■ **Extract to read**:
((

EXPLAIN VARIABLES (here or comments?)

In [7]:
date_start =  '2001-04-01'#'2002-04-01' #'1999-04-04' # '2010-10-01' '2005-12-01'
date_finish = '2001-04-07'#'2002-04-07' #'1999-04-09' # '2010-10-05' '2005-12-07'
image_size_output = 128
time_window = 6
flag = 'subsample'
home_dir = '/Users/gohawks/Desktop/swpc-local/soho-ml-data/soho-ml-data-ready-martinkus/'
bases = 'MDI_96m' #,LASCO_C3'#MDI_96m #AIA #HMI #'EIT195'
fits_headers = 'N'
lev1_LASCO = 'Y' #CANNOT USE 'N' UNTIL UNIT CONVERSION SORTED OUT
email = 'charlotte.martinkus@noaa.gov'

client = drms.Client(email=email, verbose=False) 
date_time_pre_start = date_start + '-0000'
date_time_start= parser.parse(date_time_pre_start)
date_time_pre_end = date_finish + '-2359'
date_time_end = parser.parse(date_time_pre_end)
time_increment = 60
url_prefix = 'https://seal.nascom.nasa.gov'
look_ahead = int(np.ceil(time_window*60/10.)) #should sufficiently cover all 7 products based on their cadence.
diff_start_finish_total_sec = (date_time_end - date_time_start).total_seconds()
total_sec = timedelta(days = time_increment).total_seconds()
num_loops = np.ceil(diff_start_finish_total_sec/total_sec) + 1 #num_loops would be equal to 94 + 1 for 19960101-0000' - '20110501-0000'
base_list = bases.split(',')

Begin the main workhorse loop.

In [None]:
for base in tqdm(base_list):
        start_process_time = process_time() #initialize clock per product type
            
        base = base.strip(' ')
        if ('LASCO' in base) or ('EIT' in base):
            BaseClass = soho.SOHO_no_MDI(base, lev1_LASCO, fits_headers)
            
        else:
            BaseClass = sdo.SDO_MDI(base, lev1_LASCO, fits_headers, time_window)
            
        BaseClass.set_base_dictionary()
        
        holes_list = []
        transients_list = []
        unreadable_file_ids_product_list_global = []
    
        print(f'{base}')
        base_dir = home_dir + base + '_' + BaseClass.mission
        if not os.path.exists(base_dir):
            os.makedirs(base_dir)

))

■ **Data provided**:
((

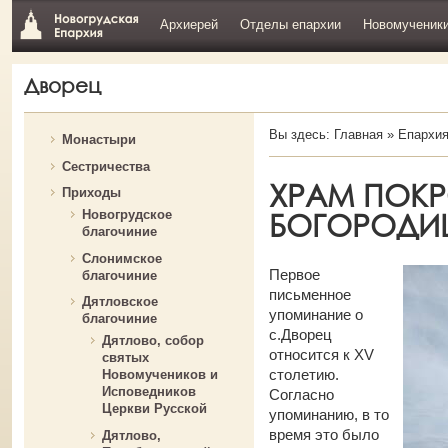
Архиерей
Отделы епархии
Новомученик
Дворец
Вы здесь:
Главная
»
Епархи
Монастыри
Сестричества
ХРАМ ПОКР
Приходы
БОГОРОДИ
Новогрудское
благочиние
Слонимское
Первое
благочиние
письменное
Дятловское
упоминание о
благочиние
с.Дворец
Дятлово, собор
относится к ХV
святых
столетию.
Новомучеников и
Исповедников
Согласно
Церкви Русской
упоминанию, в то
время это было
Дятлово,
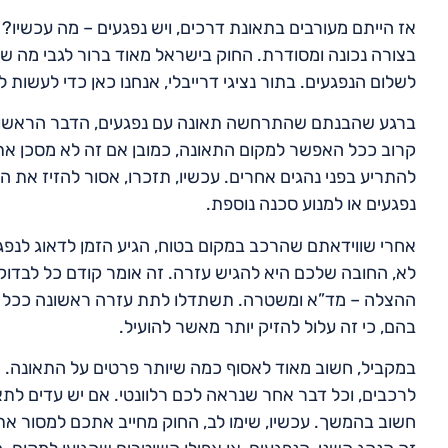
אז הייתם מעורבים בתאונת דרכים, ויש נפגעים – מה עכשיו? 
בצורה נכונה ומסודרת. החוק בישראל מאוד ברור לגבי מה ש
לשלום הנפגעים. בתור נציגי דרייבלי, אנחנו כאן כדי לעשות 
ברגע שהבנתם שהתרחשה תאונה עם נפגעים, הדבר הראשון 
קרוב ככל האפשר למקום התאונה, כמובן אם זה לא מסכן אתכ
להתריע בפני נהגים אחרים. עכשיו, תזכרו, אסור להזיז את 
נפגעים או למנוע סכנה נוספת.
אחרי שווידאתם שהרכב במקום בטוח, הגיע הזמן לדאוג לנפ
לא, החובה שלכם היא להגיש עזרה. זה אומר קודם כל לבדוק 
ההצלה – מד”א ומשטרה. תשתדלו לתת עזרה ראשונה ככל שא
בהם, כי זה עלול להזיק יותר מאשר להועיל.
במקביל, חשוב מאוד לאסוף כמה שיותר פרטים על התאונה. ת
לרכבים, וכל דבר אחר שנראה לכם רלוונטי. אם יש עדים לת
חשוב בהמשך. עכשיו, שימו לב, החוק מחייב אתכם למסור את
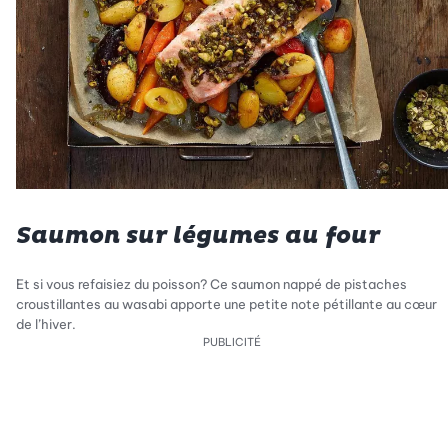
Saumon sur légumes au four
Et si vous refaisiez du poisson? Ce saumon nappé de pistaches
croustillantes au wasabi apporte une petite note pétillante au cœur
de l’hiver.
PUBLICITÉ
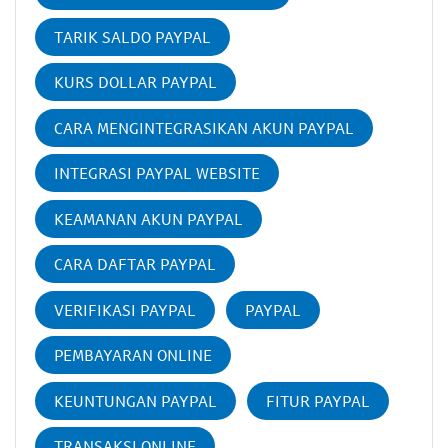
TARIK SALDO PAYPAL
KURS DOLLAR PAYPAL
CARA MENGINTEGRASIKAN AKUN PAYPAL
INTEGRASI PAYPAL WEBSITE
KEAMANAN AKUN PAYPAL
CARA DAFTAR PAYPAL
VERIFIKASI PAYPAL
PAYPAL
PEMBAYARAN ONLINE
KEUNTUNGAN PAYPAL
FITUR PAYPAL
TRANSAKSI ONLINE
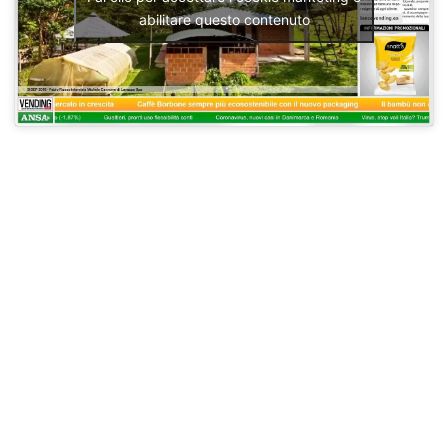
abilitare questo contenuto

))

■ **Problem set**:
A - In the notebook code, what value is assigned to time_window?
B - Please rewrite the rows starting at the line that contains "TARIK SALDO PAYPAL" and ending at the last of the rows, with "ONLINE" replaced by "DIGITAL" and the pictures left out.

■ **Outputs for the tasks**:
A - 6

B -
TARIK SALDO PAYPAL
KURS DOLLAR PAYPAL
CARA MENGINTEGRASIKAN AKUN PAYPAL
INTEGRASI PAYPAL WEBSITE
KEAMANAN AKUN PAYPAL
CARA DAFTAR PAYPAL
VERIFIKASI PAYPAL
PAYPAL
PEMBAYARAN DIGITAL
KEUNTUNGAN PAYPAL
FITUR PAYPAL
TRANSAKSI DIGITAL
abilitare questo contenuto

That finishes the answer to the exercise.